Dental Health for Seniors: How to Properly Brush Your Teeth

A considerable amount of research has been undertaken regarding the proper way in which to brush your teeth. Appropriate dental care is particularly important for seniors because, like all parts of the body, teeth become more vulnerable as we age. In this article on dental health for seniors, we provide information about how to brush your teeth properly.

How to Select a Proper Toothbrush

There are a number of factors that you need to take into consideration when selecting a suitable toothbrush. These include:

  • Manual versus electric
  •  ADA accepted toothbrush
  •  Toothbrush bristles
  •  Size of the toothbrush head
  •  Handle flexibility

Manual Versus Electric

When selecting a toothbrush, you have two basic options. You can select a manual or electric toothbrush. If you select a quality product, choosing a manual or electric toothbrush becomes a matter of personal preference. The key is to ensure you understand the proper technique to brush your teeth, which is discussed in detail in a moment.

ADA Accepted Toothbrush

When on the market for a toothbrush, you are well served to select an option that has been accepted by the American Dental Association of ADA. You will see a tag on toothbrush packaging that indicates a particular product has been selected by the ADA.

Toothbrush Bristles

When it comes to toothbrush bristles, there are three options to select from. These are hard, medium, and soft. In most cases, a person is wise to go with soft bristles. When choosing medium or hard bristles, you may create problems with tooth enamel and your gums.

Your dentist might recommend a medium or hard bristle alternative. There may be a reason why this recommendation is being made, and you should discuss this with your dentist.

Size of Toothbrush Head

Another consideration to bear in mind when selecting a toothbrush is the size of the head. Toothbrushes come with heads of different sizes. You need to make sure that you select a derivation that can comfortably and easily reach all areas of your mouth, including your back teeth.

Handle Flexibility

In addition to considering the bristles and the size of the toothbrush head, you will also want to pay attention to handle flexibility. For more people, a more flexible handle makes sense. With a more flexible toothbrush handle, you are better able to get to harder-to-reach places in your mouth.

Consider Recommendations From Your Dentist

Your dentist may be able to make a toothbrush recommendation to you. Remember that your dentist will be the most familiar with your overall dental health and would be in an ideal position to make toothbrush recommendations for you.

Proper Technique for Brushing Your Teeth

Dentists are in relatively uniform agreement on the proper technique you should employ to brush your teeth. The steps in the process of properly brushing your teeth are as follows:

  • Brush your teeth using fluoride toothpaste for two minutes.
  •  Divide the time spent brushing among the upper left, upper right, lower left, and lower right teeth. You will want to spend 30 seconds per section.
  •  Angle the brush. The bristles should be aimed toward the gums where they meet the teeth. This is the natural junction where plaque can collect. Dentists stress that you want to avoid the bristles being perpendicular to your teeth, not at a 90-degree angle. Rather, you ideally want the bristles at a 45-degree angle for optimal impact.
  •  Make circles with the bristles. You do this by rotating the bristles around and around. You will want to do this in a gentle sweeping motion. This will help grab debris at the gum line.
  •  Brush without distractions so you can focus on your brushing technique.
  •  We already noted the need to be gentle.

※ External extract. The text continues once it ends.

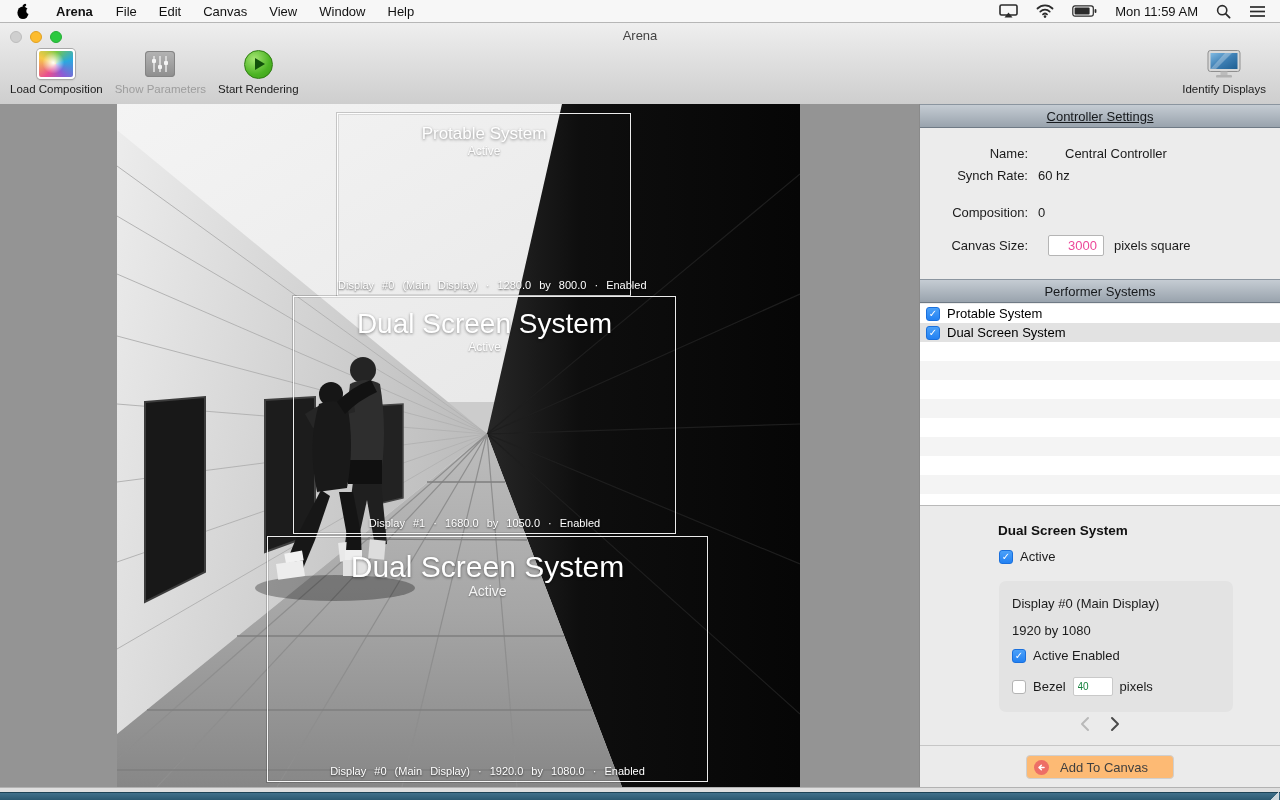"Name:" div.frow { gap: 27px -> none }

This is of such importance that we add a bit more to this specific requirement. If you press too hard while brushing, you will irritate and potentially injure your gums.
  •  Make certain you brush your tongue. Your tongue collects a considerable amount of bacteria that must be brushed away.
  •  Rinse your mouth and your brush. Wash away all traces of toothpaste and food debris away.
  •  Take a peek at your gums. When you finish brushing, pull your lips away from your teeth to see if you left food particles around your teeth. Your gums should not look red or swollen.

How Often Should You Change Your Toothbrush?

Ideally, you should replace your toothbrush every three months. However, if you are sick or have been exposed to germs, you may need to replace your toothbrush more often.

How Should I Store My Toothbrush?

How to store your toothbrush is an important question. Remember that improper storage can lead to bacteria growth and result in oral health problems. Here are a few tips on how to store your toothbrush:

  • Store your toothbrush in a dry place
  •  Store your toothbrush in a place where it will not be exposed to sunlight
  •  Store your toothbrush away from other objects that may harbor bacteria, such as dirty dishes
  •  If you are using an electric toothbrush, make sure to clean the brush head regularly

How Often Should I Get Professional Teeth Cleaning?

Finally, many people wonder how often they should get professional teeth cleaning. The answer depends on several factors, such as your oral hygiene habits and the state of your teeth and gums. In general, most people should visit the dentist for professional teeth cleaning every six months. However, if you have gum disease or other dental problems, you may need to go more often. Your dentist can assist you in developing a plan for regular teeth cleanings.

Regular teeth cleanings also allow your dentist to examine your teeth and mouth. This is important to ensure that any potential dental or oral health issues are detected early on and can be addressed promptly.